One famous story involved Iranian-American executive K. C. Shabani, who Greenberg sent to Iran in the early 1970s. Because Shabani knew some family members of the shah of Iran, Greenberg assigned him the task of convincing the shah to allow AIG to operate inside the country, something no foreign insurance company was then allowed to do. Once in Tehran, Shabani discovered that the only way AIG could get into Iran was if the parliament passed a law inviting it in. He returned to the United States and told Greenberg that the chances of this happening were remote. “If I were you, I’d give up,” he said, according to
Fortune
.

“I didn’t ask you what was necessary to do this,” replied Greenberg. “I just asked you to get it done.” He did. Among other things, Shabani married the
shah’s social secretary, having at some point gotten divorced from his American wife. Sure enough, the law was passed in 1975, and AIG ran a profitable business in Iran until the Iranian revolution four years later.
*

To put it another way, Greenberg didn’t so much manage his executive team as control them, running AIG as a not-so-benevolent dictatorship. One way he did this was by establishing for the top AIG brass one of the most generous—yet most onerous—bonus plans ever devised. Each year, the three hundred top executives were granted “units of participation” in a company called Starr International Company, or SICO. SICO, which was based in Panama, was AIG’s largest shareholder, and its value rose as AIG’s shares rose. Greenberg, in turn, was SICO’s biggest shareholder, with 25 percent of the company, and SICO’s board was made up almost entirely of AIG executives. Here, however, was the catch: you couldn’t get your hands on your accumulated SICO bonuses until you turned sixty-five. If you were still with AIG when you turned sixty-five, you could walk away with tens of millions of dollars. But if you left the day before your sixty-fifth birthday, you got nothing. Greenberg, of course, was the one who decided how many units of participation you got.

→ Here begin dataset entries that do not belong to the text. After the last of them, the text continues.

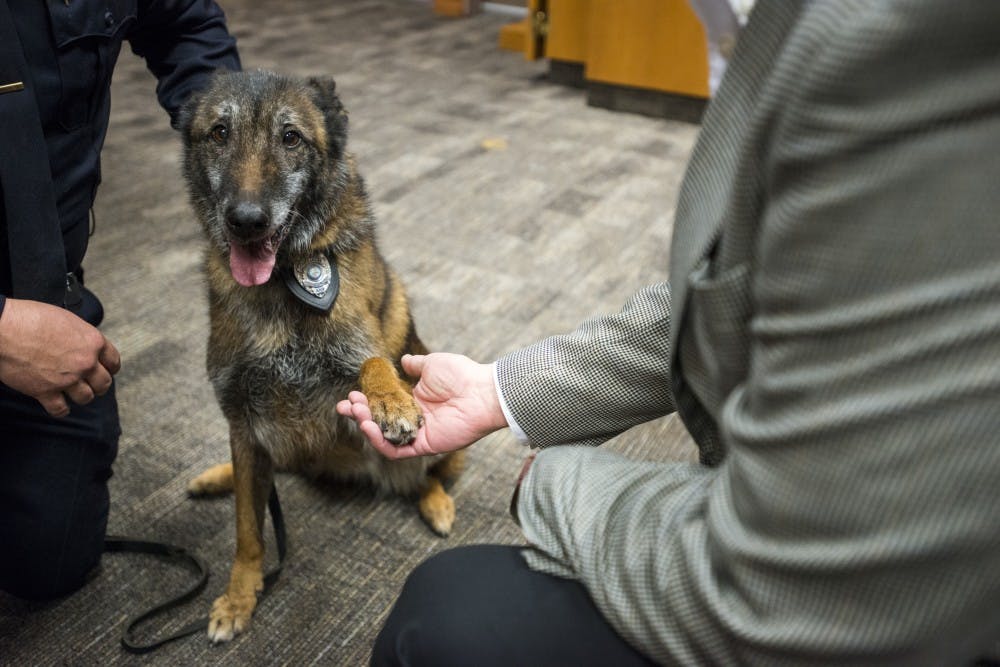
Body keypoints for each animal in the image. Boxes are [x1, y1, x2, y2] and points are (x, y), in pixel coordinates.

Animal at [179, 70, 460, 644]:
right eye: (219, 132)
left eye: (291, 138)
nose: (246, 221)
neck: (280, 285)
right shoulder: (244, 426)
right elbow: (247, 530)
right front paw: (240, 596)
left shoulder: (365, 351)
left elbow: (373, 363)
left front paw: (391, 404)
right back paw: (217, 476)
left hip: (434, 444)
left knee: (429, 474)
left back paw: (436, 502)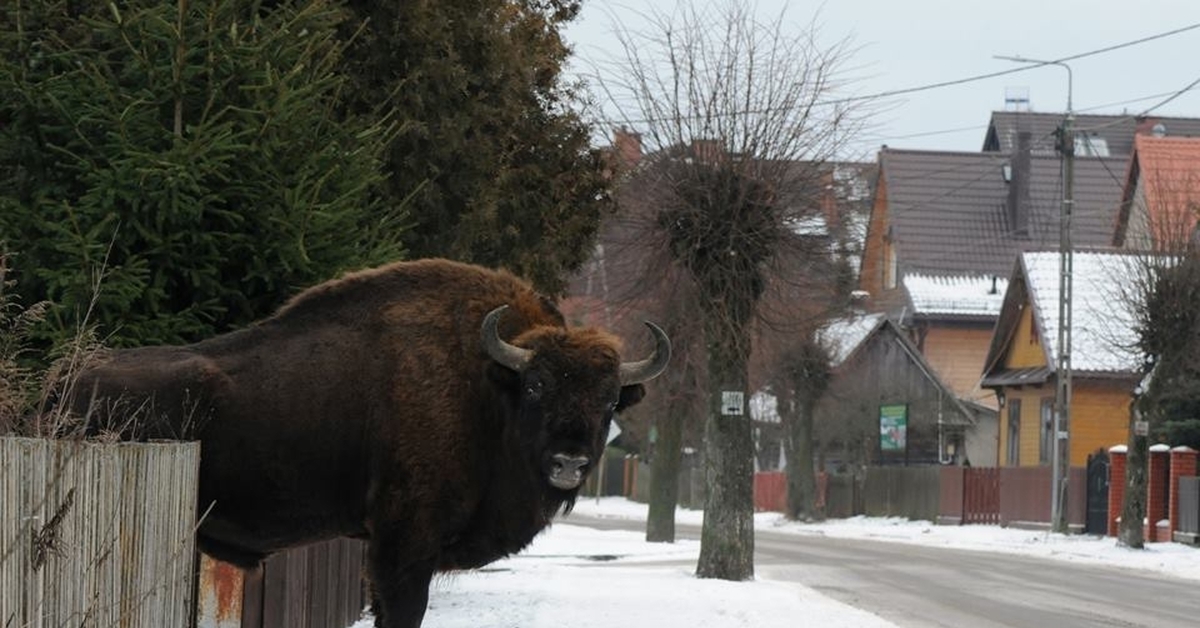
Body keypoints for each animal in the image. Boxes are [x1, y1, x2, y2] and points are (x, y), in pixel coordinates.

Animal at [75, 258, 672, 624]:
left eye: (608, 399)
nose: (569, 462)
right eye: (536, 386)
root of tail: (65, 382)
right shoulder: (403, 549)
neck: (486, 387)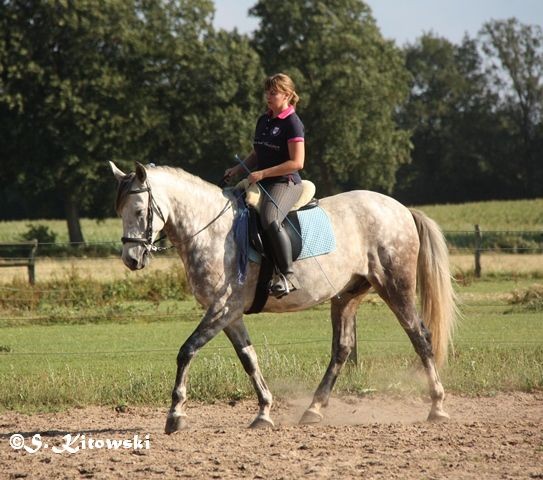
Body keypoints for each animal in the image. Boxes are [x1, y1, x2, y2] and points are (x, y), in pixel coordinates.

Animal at [110, 162, 460, 436]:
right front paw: (264, 412)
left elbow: (187, 351)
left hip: (395, 286)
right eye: (120, 212)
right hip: (346, 296)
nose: (131, 259)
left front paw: (175, 415)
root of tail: (400, 209)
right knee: (343, 348)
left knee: (420, 336)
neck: (210, 230)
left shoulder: (222, 307)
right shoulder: (229, 314)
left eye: (139, 211)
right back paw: (313, 409)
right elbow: (249, 359)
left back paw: (437, 406)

There was, however, one piece of AIG that Greenberg didn’t control. It was known as AIG Financial Products—FP, everyone called it. It was the part of the company in the derivatives business. Headquartered in Wilton, Connecticut, and London, it was run by Howard Sosin, who was every bit the control freak that Greenberg was, and who made it plain that he expected Greenberg to stay out of his playpen. Even though the division was making plenty of profits, this was hardly a situation that could continue indefinitely. And it didn’t: eventually Sosin faltered, at which point Greenberg pounced. That is what Greenberg was referring to when he spoke to Bowsher and Bothwell. He had finally managed to put FP under his thumb.